George Osborne is under pressure to do more to jump start the ailing economy after another set of negative growth figures put the UK on course for an unprecedented triple-dip recession.
The Chancellor George Osborne vowed not to "run away" from Britain's economic woes after the first official estimate suggested the economy shrank by an even-worse-than-expected 0.3% in the final quarter of 2012.
But the dismal picture swelled the chorus of voices on all sides demanding Osborne use his Budget in March to slow his austerity drive in bid to inject life into the sluggish recovery.
Office for National Statistics (ONS) calculations showed the economy flatlined in 2012 as a whole and experts predicted it would not regain its peak level for another two years.
London mayor Boris Johnson urged his Tory colleague to "junk talk of austerity" and press ahead with major infrastructure projects to revive the economy, saying confidence was crucial.
Among senior financiers speaking out was Jim O'Neill, chairman of Goldman Sachs Asset Management, who told The Independent that the GDP reverse showed fiscal policy had been "tightened too much" by the Chancellor.
The added voices come days after the International Monetary Fund slashed the UK's growth outlook to 1% in 2013 and its chief economist Olivier Blanchard suggested spending cuts should now be slowed.

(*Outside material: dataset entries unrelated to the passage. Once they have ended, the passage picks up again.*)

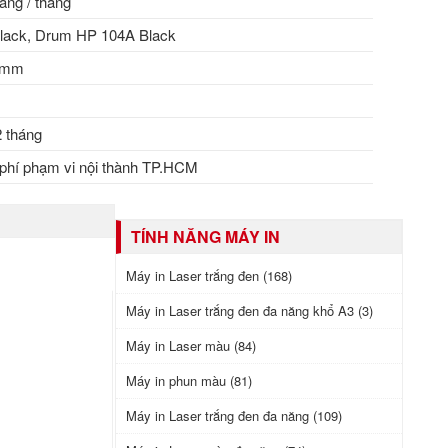
ang / tháng
ack, Drum HP 104A Black
1 mm
 tháng
phí phạm vi nội thành TP.HCM
TÍNH NĂNG MÁY IN
Máy in Laser trắng đen (168)
Máy in Laser trắng đen đa năng khổ A3 (3)
Máy in Laser màu (84)
Máy in phun màu (81)
Máy in Laser trắng đen đa năng (109)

Deputy Prime Minister Nick Clegg had also appeared to admit the coalition cut spending too deeply when it took power, saying there should have been more investment in infrastructure to support growth.
He conceded on Friday that there was "some way to go before the recovery really takes root".
The Government is also braced for the loss of Britain's coveted AAA credit rating with all three major ratings agencies putting the country on negative outlook.
Shadow chancellor Ed Balls accused Osborne of being "asleep at the wheel" and said now was the time for a "plan B" to promote growth through VAT cuts and spending on infrastructure.
He said: "The longer David Cameron and George Osborne cling on to their failing plan the more long-term damage will be done. They must finally listen and act to kick start this economy."
But a defiant Osborne, in the Swiss ski resort of Davos for the annual World Economic Forum, declared: "We can either run away from those problems or we can confront them and I am determined to confront them so that we can go on creating jobs for the people of this country."